Criminal law in California, and across the Nation, is in a state of flux. It has been my entire career and I think it will likely always remain that way. Laws change as the People that make them change. It is hard not to have a knee jerk reaction every January when the changes in the law are handed down; because change is hard. But change, I think, is ultimately how we do better in the criminal justice system.

My entire career in criminal law I’ve watched the laws evolve around marijuana and drugs. Cultivation of marijuana was a felony when I started practicing law. Then it changed to either a felony or misdemeanor depending on the number of plants or amount being cultivated. Currently as I write this, it is a misdemeanor (or infraction) unless there are also violations of certain environmental crimes occurring while the person is cultivating.

#22 involved a defendant who was cultivating marijuana on US Forest Service Land in a remote area of the Plumas National Forest. Law enforcement officers had to hike into the grow area and while doing so passed the irrigation system set up to water the plants, which was pulling water out of Bean Creek to irrigate approximately 350 marijuana plants. Following the irrigation system is what led officers to the defendant who was alone, sleeping on a cot, when they arrived.

The area was a rudimentary campsite with a cot, a small amount of dried beans, some cooking gear, a firepit, as well as fertilizer and plants growing both in the ground and in solo cups. Defendant was unarmed and had no communication devices with him. There was no vehicle associated with the location and officers testified at the trial and the hike was was of the harder access hikes they’ve ever had to do.

The plants at this location were small at the time officers arrived, but were still consuming 3-5 gallons of water every other day meaning that every other day approximately 1,059 gallons of water was being illegally diverted from Bean Creek for use in this plantation. At the time, given the yield the plants would have produced if allowed to mature would have resulted in $353,000.00 worth of marijuana.

Defendant was a Spanish speaker and interviewed on scene. He told officers he had been at the site for approximately 2 weeks and had been promised good money to come and work in the fields by an unknown individual defendant referred to as “Primo.” Defendant said he did not know he was going to work at a marijuana grow until he got here; he also said he knew it was illegal but he needed to make money.
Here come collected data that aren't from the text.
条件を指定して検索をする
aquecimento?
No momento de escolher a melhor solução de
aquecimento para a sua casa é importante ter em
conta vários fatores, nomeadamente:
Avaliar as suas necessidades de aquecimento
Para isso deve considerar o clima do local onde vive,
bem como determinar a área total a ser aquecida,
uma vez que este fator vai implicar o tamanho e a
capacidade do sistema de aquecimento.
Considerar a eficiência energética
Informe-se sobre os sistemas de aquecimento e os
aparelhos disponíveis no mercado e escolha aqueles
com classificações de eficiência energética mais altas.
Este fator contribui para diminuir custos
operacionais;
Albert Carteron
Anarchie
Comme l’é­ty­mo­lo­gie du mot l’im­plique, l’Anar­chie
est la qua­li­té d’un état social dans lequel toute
Defendant had been dropped off at the road and told to follow the water lines until he found the grow and when he got to the location he started to care for the plants.
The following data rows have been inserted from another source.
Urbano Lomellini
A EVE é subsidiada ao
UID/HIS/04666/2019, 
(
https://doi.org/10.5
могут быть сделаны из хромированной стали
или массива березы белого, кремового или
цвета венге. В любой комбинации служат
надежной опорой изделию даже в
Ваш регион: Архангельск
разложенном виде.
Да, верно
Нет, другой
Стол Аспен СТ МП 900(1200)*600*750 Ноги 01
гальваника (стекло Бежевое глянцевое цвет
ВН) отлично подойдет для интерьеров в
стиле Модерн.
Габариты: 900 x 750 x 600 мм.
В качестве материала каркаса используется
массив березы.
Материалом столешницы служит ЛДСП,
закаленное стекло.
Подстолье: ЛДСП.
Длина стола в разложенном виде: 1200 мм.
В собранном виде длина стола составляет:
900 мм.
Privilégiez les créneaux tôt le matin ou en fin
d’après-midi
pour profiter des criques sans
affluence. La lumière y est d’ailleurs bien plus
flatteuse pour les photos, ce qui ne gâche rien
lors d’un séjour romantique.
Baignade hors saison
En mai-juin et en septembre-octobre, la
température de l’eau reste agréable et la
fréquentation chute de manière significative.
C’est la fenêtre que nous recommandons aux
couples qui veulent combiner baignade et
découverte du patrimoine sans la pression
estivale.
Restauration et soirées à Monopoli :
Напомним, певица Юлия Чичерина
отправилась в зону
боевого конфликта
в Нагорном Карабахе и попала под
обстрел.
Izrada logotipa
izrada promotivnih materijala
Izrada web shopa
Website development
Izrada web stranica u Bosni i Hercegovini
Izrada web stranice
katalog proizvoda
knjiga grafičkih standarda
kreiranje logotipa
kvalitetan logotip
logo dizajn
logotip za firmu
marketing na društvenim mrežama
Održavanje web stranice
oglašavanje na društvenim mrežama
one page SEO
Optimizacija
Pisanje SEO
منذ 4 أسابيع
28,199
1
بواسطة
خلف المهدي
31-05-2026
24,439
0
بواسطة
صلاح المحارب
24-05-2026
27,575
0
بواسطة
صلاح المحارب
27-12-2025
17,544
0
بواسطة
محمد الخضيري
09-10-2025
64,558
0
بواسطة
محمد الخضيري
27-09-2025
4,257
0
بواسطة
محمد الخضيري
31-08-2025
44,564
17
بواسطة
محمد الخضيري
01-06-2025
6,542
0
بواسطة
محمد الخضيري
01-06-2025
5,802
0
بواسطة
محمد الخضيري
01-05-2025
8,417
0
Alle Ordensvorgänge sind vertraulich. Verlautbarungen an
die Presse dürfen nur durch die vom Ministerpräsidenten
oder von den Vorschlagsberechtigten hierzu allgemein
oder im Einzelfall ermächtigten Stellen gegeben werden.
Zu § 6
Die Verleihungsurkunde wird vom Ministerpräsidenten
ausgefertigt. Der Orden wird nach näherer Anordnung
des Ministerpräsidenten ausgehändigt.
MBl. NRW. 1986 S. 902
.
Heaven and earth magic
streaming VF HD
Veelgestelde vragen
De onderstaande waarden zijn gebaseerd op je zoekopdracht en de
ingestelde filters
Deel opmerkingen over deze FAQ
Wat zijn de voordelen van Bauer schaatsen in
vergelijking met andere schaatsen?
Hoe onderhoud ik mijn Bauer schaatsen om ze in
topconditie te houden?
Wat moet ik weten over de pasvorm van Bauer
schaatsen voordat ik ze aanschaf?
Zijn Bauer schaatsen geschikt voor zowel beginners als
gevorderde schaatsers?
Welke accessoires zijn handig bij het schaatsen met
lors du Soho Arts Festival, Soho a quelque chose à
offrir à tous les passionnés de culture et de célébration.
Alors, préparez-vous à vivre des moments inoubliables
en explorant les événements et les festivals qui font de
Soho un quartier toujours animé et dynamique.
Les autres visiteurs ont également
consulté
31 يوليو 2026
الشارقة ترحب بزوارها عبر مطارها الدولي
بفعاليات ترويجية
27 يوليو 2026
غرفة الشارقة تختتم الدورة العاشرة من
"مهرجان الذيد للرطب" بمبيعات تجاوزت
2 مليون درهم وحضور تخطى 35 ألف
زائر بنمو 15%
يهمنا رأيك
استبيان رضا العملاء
This was a Cartel grow. It is pretty standard to have the Mexican Cartel drop individuals off at a remote location in our State and National Forests to take care of plants. They will have a set of workers prepare the land and set up irrigation, another tends to the crops, they could also rotate workers to harvest the marijuana and trim it for sale.

At the time my perspective on Cartel grows, as was pretty standard, was that all the workers were cogs in the machine necessary to keep the Cartel operating a substantial and profitable illegal enterprise. As such, workers were prosecuted with felonies, as well as both cultivation and possession of marijuana for sale. This defendant was charged this way, but the jury only found him guilty of a lesser misdemeanor of marijuana cultivation. The jury believed that the watering system had been prepared by someone else and this defendant should not be held responsible for the illegal watering system already in place.

Since this trial, and over the last several years, there has been a lot of information about human trafficking in the form of forced labor that has come to light because of these illegal grows. Around the time of this particular trial we started seeing an increase in defendants who were from out of the Country in our courts because of marijuana grows-mostly of Hispanic and Asian origin. The circumstances always seemed a bit similar to this case. They were offered work, not told where or what it was, and then dropped off in a remote location to tend to plants. Often we would hear that food and supplies were brought in weekly and left on the side of the road and that there was no way for the workers to leave or communicate with the outside world.

My perspective has since changed since this trial. Now, when deciding whether to file a felony, a misdemeanor, or at all, in these types of cases, the issue of forced labor is at the forefront of my mind. In deciding what to do I look at the circumstances of how a particular person got involved in a particular grow, the real life consequences of deportation should they be convicted of a felony, and whether or not their conduct justifies that level of charge. I also take into account the particular person’s actual role in the grow, the type of environmental damage actually caused by the grow itself, and whether we can link that damage to him or her.

Ultimately, this was one the jury got right with a misdemeanor and it helped me change my perspective on marijuana cultivation moving forward. It is also a good example of how prosecution evolves over time with the law as it changes. Prosecutors are given a lot of discretion in filing, charging, settling, and trying cases on behalf of the People and as there are changes in the law, and continuing research into areas affecting crime we, adapt so that our discretion aligns with what society believes is a just outcome. The jury saw it here and I see it now.